Summary — HB 1458: Declaration of Rights — Right to Minimum Wage for Tipped Workers
Status (Maryland version)
- Introduced: February 7, 2025 (assigned to Economic Matters)
- Hearing: scheduled for 2/27/2025; hearing later cancelled (record shows 2/24/2025: hearing canceled)
- Next procedural step (if advanced): amendment to the Maryland Constitution must be submitted to voters; bill text directs placement on the November 2026 general election ballot.
- Sponsors (House): Delegates Boafo, Behler, Foley, Harris, Kaiser, Kaufman, Martinez, Roberson, Terrasa, Williams, Wims, Woods
- Companion bill: SB 809
Purpose / intent
- To add a constitutional protection guaranteeing that people who work in jobs where tipping is customary have a fundamental right to be paid a wage at least equal to the State minimum wage without counting tips toward that wage. The amendment elevates the protection to the Maryland Constitution and imposes a strict judicial standard on any state action that would limit the right.
Key provisions
- Adds Article 49 to the Maryland Declaration of Rights with this core guarantee: while employed in work for which tips are customary, a person has the fundamental right to be paid a wage rate at least equal to the State minimum wage “without regard to tips that the individual receives.”
- Restricts state action: the State “may not, directly or indirectly, deny, burden, or abridge the right unless justified by a compelling State interest achieved by the least restrictive means.” (This invokes strict scrutiny.)
- Provides that the General Assembly has determined local approval is not required and directs submission of the proposed constitutional amendment to Maryland voters at the November 2026 general election with the required ballot question language.
Who would be affected
- Tipped workers in Maryland (e.g., servers, bartenders, certain hotel/food-service staff) — would have a constitutional right to receive at least the statutory state minimum wage apart from tips.

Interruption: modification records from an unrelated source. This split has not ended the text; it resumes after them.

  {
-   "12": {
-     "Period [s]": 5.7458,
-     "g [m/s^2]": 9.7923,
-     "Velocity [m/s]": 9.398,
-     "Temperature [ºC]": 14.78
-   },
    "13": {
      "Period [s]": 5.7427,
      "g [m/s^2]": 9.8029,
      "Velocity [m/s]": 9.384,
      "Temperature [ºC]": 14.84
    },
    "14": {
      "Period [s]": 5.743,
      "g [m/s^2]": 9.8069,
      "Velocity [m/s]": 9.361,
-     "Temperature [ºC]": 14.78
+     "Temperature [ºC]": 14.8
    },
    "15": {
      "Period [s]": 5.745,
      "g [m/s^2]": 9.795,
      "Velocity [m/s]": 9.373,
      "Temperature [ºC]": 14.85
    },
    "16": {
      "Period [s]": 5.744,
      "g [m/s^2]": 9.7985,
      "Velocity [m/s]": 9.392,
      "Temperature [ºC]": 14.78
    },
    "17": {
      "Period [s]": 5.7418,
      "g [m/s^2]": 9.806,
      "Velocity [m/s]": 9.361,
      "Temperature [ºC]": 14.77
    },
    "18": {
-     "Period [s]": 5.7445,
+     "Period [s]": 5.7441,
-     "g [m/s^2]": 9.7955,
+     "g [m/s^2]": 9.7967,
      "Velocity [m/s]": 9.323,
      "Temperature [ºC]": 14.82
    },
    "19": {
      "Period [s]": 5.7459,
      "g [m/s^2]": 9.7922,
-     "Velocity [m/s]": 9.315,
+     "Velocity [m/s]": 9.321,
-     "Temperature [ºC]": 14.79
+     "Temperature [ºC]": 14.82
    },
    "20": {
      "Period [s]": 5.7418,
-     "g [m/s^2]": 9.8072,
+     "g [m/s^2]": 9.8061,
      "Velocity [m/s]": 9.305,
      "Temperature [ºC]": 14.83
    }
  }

- Employers in hospitality and service industries — potentially required to eliminate or reduce tip credits and pay higher base wages.

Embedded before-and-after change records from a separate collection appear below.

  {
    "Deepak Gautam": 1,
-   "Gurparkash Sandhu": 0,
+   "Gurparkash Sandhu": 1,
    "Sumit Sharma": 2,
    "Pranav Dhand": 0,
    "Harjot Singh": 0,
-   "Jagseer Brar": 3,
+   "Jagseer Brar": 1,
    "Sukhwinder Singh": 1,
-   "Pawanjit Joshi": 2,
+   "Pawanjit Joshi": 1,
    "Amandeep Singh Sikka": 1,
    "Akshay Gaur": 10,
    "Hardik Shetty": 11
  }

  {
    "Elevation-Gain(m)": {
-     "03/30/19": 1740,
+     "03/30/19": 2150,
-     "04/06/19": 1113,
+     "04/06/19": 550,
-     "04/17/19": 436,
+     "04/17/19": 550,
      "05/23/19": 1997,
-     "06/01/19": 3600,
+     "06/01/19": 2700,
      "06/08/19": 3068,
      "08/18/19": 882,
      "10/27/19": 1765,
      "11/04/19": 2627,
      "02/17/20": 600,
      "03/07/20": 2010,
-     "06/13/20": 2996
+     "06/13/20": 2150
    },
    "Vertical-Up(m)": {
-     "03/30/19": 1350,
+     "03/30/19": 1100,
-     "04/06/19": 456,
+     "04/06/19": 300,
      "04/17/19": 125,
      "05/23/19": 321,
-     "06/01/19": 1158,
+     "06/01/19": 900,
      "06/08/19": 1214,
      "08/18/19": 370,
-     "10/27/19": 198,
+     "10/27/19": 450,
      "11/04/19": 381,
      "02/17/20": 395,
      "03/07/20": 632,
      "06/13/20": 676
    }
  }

- State agencies and courts — enforcement and interpretation would shift to constitutional-level analysis; any law or regulation reducing the guaranteed wage for tipped workers would face strict scrutiny.
- Consumers and employers — possible economic effects (higher labor costs, menu/price adjustments, changes to tipping practices).

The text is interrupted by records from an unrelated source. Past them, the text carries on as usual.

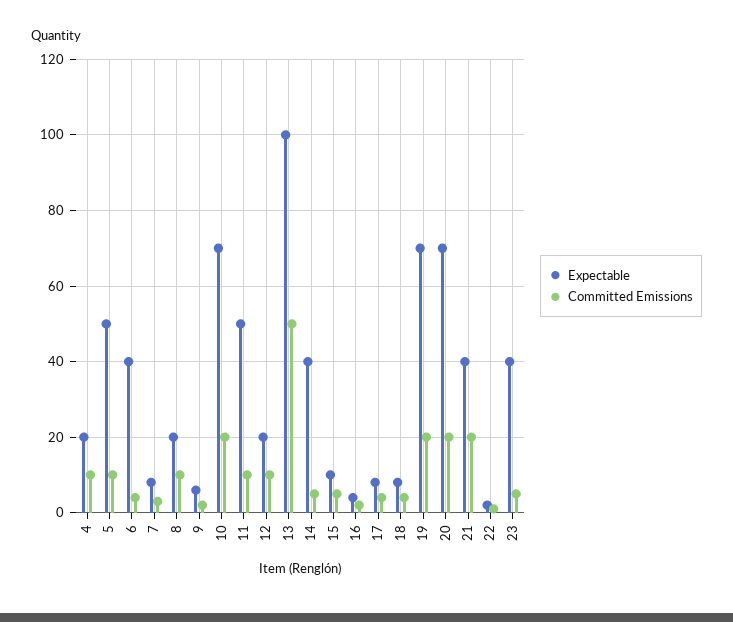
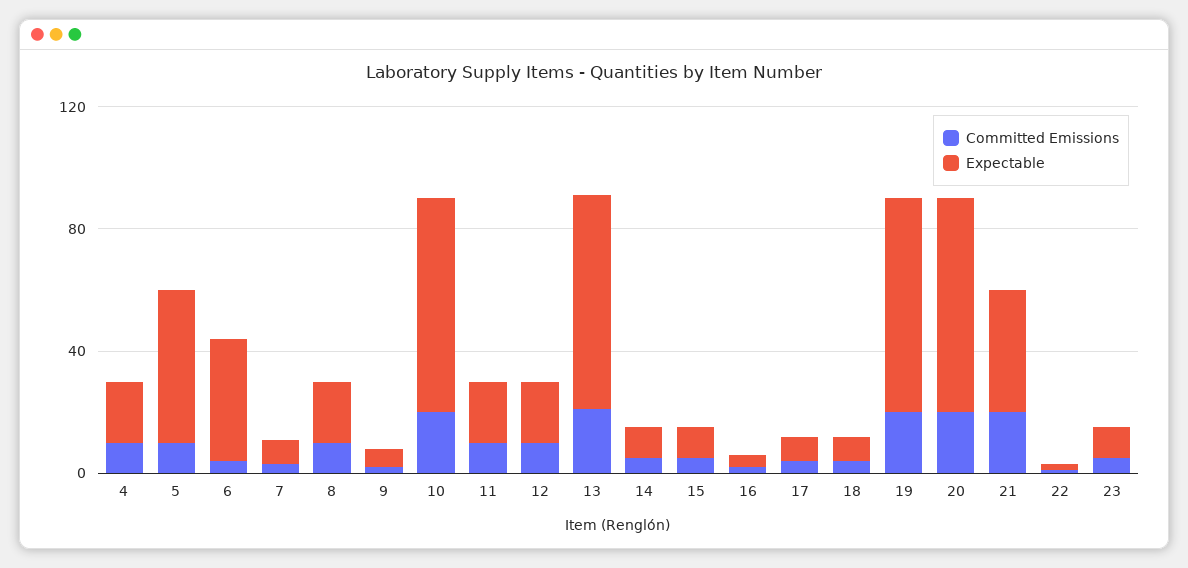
  {
    "Expectable": {
      "4": 20,
      "5": 50,
      "6": 40,
      "7": 10,
      "8": 20,
      "9": 5,
      "10": 70,
-     "11": 50,
+     "11": 20,
      "12": 20,
-     "13": 100,
+     "13": 70,
-     "14": 40,
+     "14": 10,
      "15": 10,
      "16": 5,
      "17": 10,
      "18": 10,
      "19": 70,
      "20": 70,
      "21": 40,
      "22": 0,
-     "23": 40
+     "23": 10
    },
    "Committed Emissions": {
      "4": 10,
      "5": 10,
      "6": 5,
      "7": 5,
      "8": 10,
      "9": 0,
      "10": 20,
      "11": 10,
      "12": 10,
-     "13": 50,
+     "13": 20,
      "14": 5,
      "15": 5,
      "16": 0,
      "17": 5,
      "18": 5,
      "19": 20,
      "20": 20,
      "21": 20,
      "22": 0,
      "23": 5
    }
  }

Practical and legal implications
- As a constitutional amendment, the provision would override conflicting state statutes or regulations that permit paying tipped workers less than the full minimum wage (i.e., tip credits), unless the State meets a compelling interest under the least restrictive means test.
- Federal law (FLSA) still applies; federal tip-credit rules would continue to operate as to federal standards, but Maryland could set higher protections for workers within the state.
- The amendment is high-level and does not specify enforcement mechanisms, administrative procedures, or implementation timelines — additional legislation or regulations would likely be needed to implement and enforce the constitutional guarantee.
Timeline / next steps
- If the General Assembly approves the proposed amendment, it must be placed on the ballot and receive voter approval in a statewide referendum (the bill directs placement on the November 2026 ballot). If voters approve, the constitutional change would take effect according to the amendment’s terms.
What to watch
- Any follow-up legislation defining enforcement, penalties, employer obligations, or transition rules.
- Administrative guidance from state labor agencies on how the constitutional protection interacts with existing wage statutes and federal law.
- Campaigns for and against the amendment ahead of the 2026 referendum.